_EXERCISE DETAILS_
Print the listing in its entirety and exactly, leaving out images.

_PROVIDED MATERIAL_
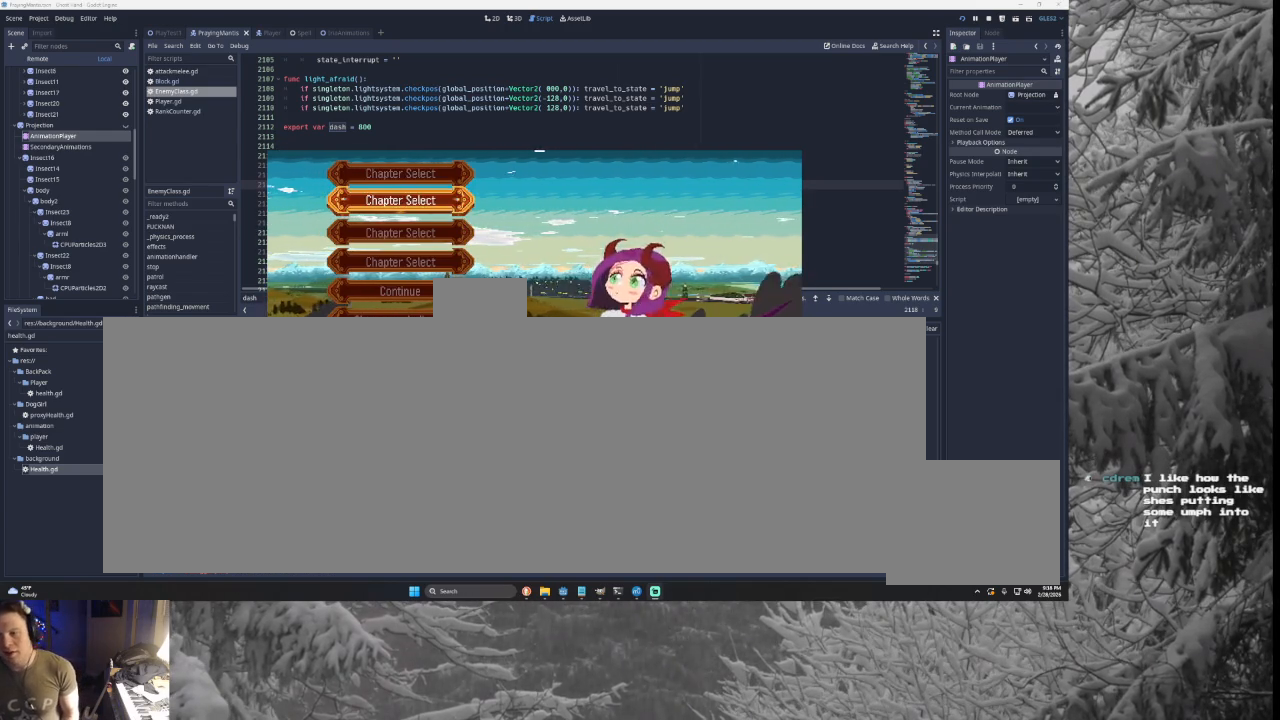
{"buttons": [], "left_stick": "center", "right_stick": "center", "events": [[67, "left_stick", "up"], [167, "left_stick", "center"]]}
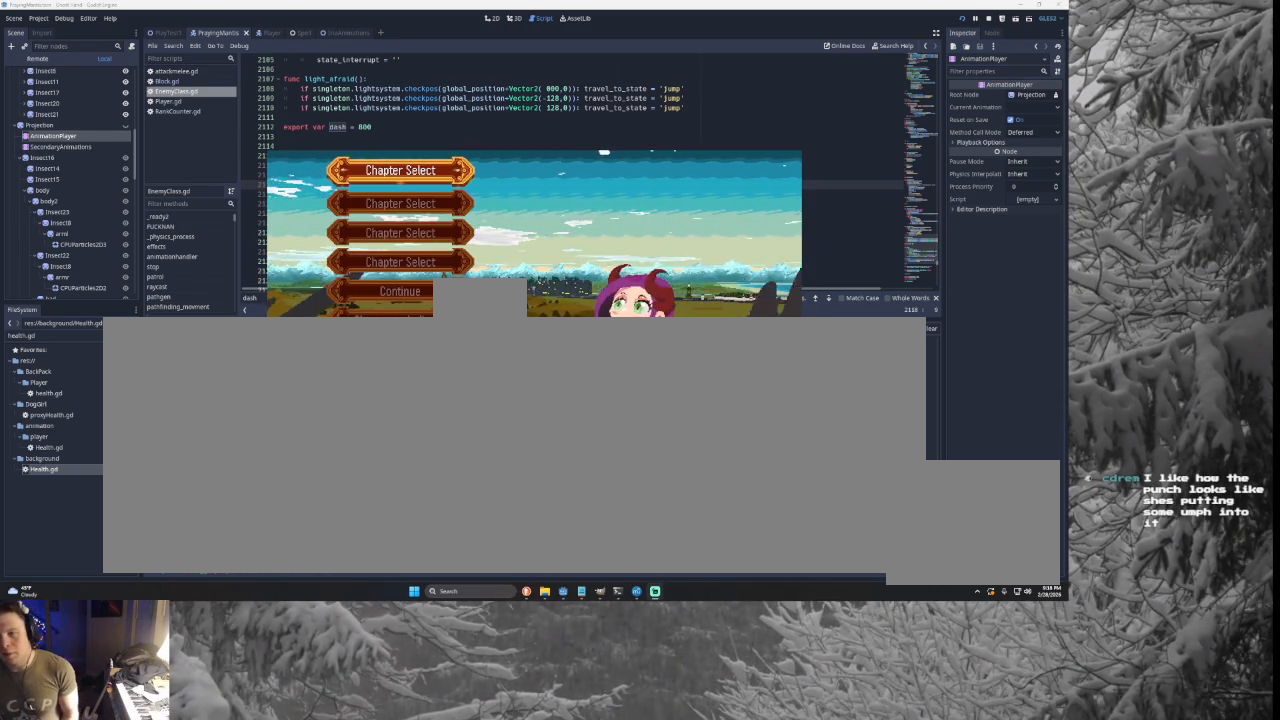
{"buttons": [], "left_stick": "center", "right_stick": "center", "events": []}
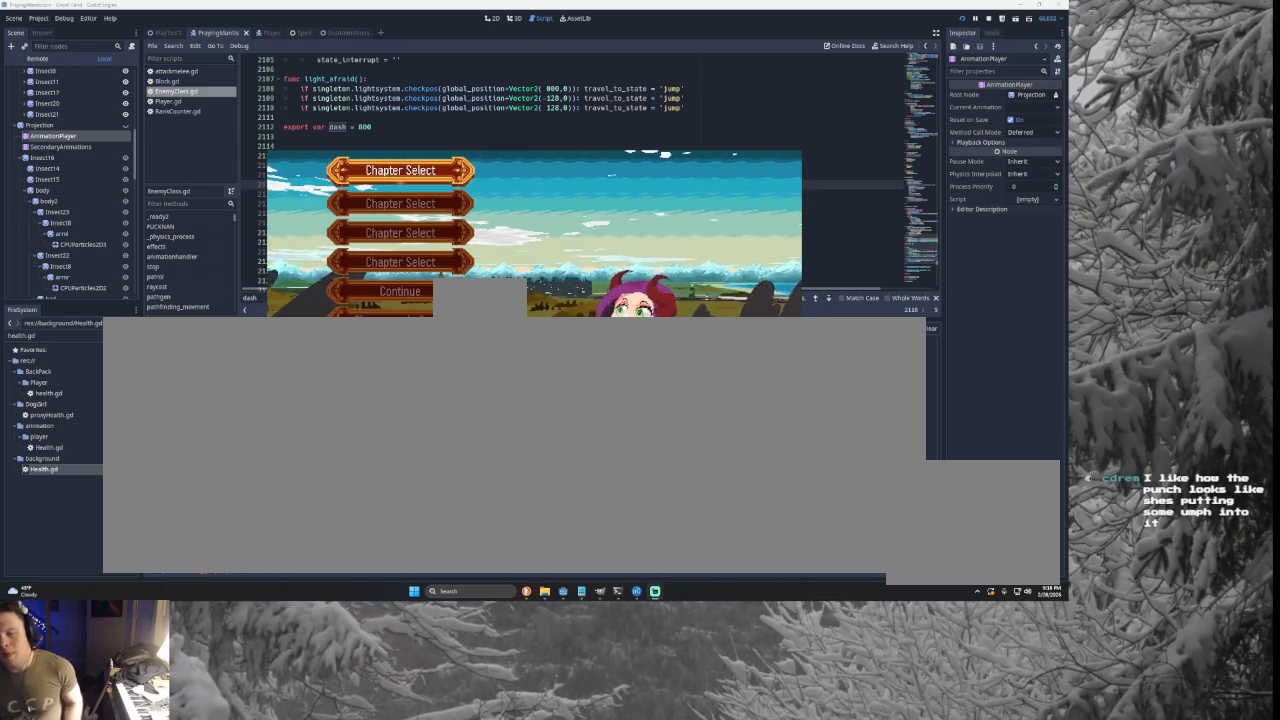
{"buttons": [], "left_stick": "center", "right_stick": "center", "events": []}
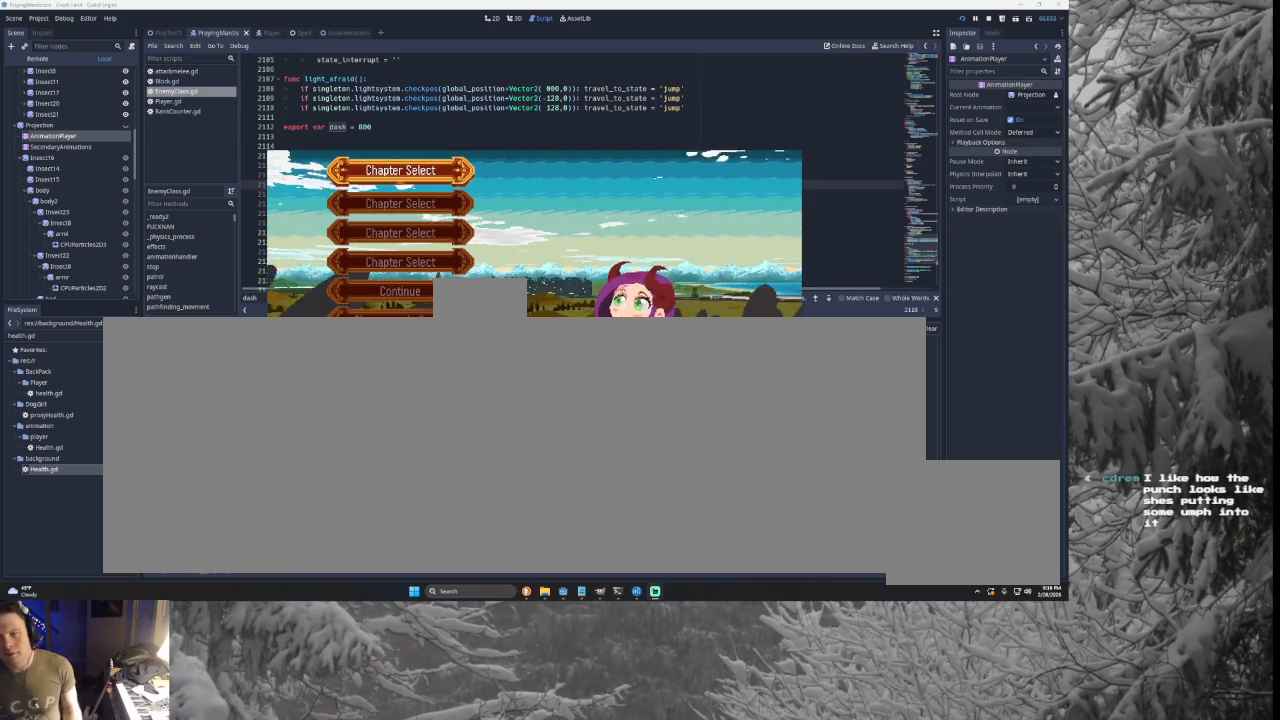
{"buttons": [], "left_stick": "center", "right_stick": "center", "events": []}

_WRITTEN ANSWER_
{"buttons": [], "left_stick": "center", "right_stick": "center", "events": [[67, "left_stick", "up"], [167, "left_stick", "center"]]}
{"buttons": [], "left_stick": "center", "right_stick": "center", "events": []}
{"buttons": [], "left_stick": "center", "right_stick": "center", "events": []}
{"buttons": [], "left_stick": "center", "right_stick": "center", "events": []}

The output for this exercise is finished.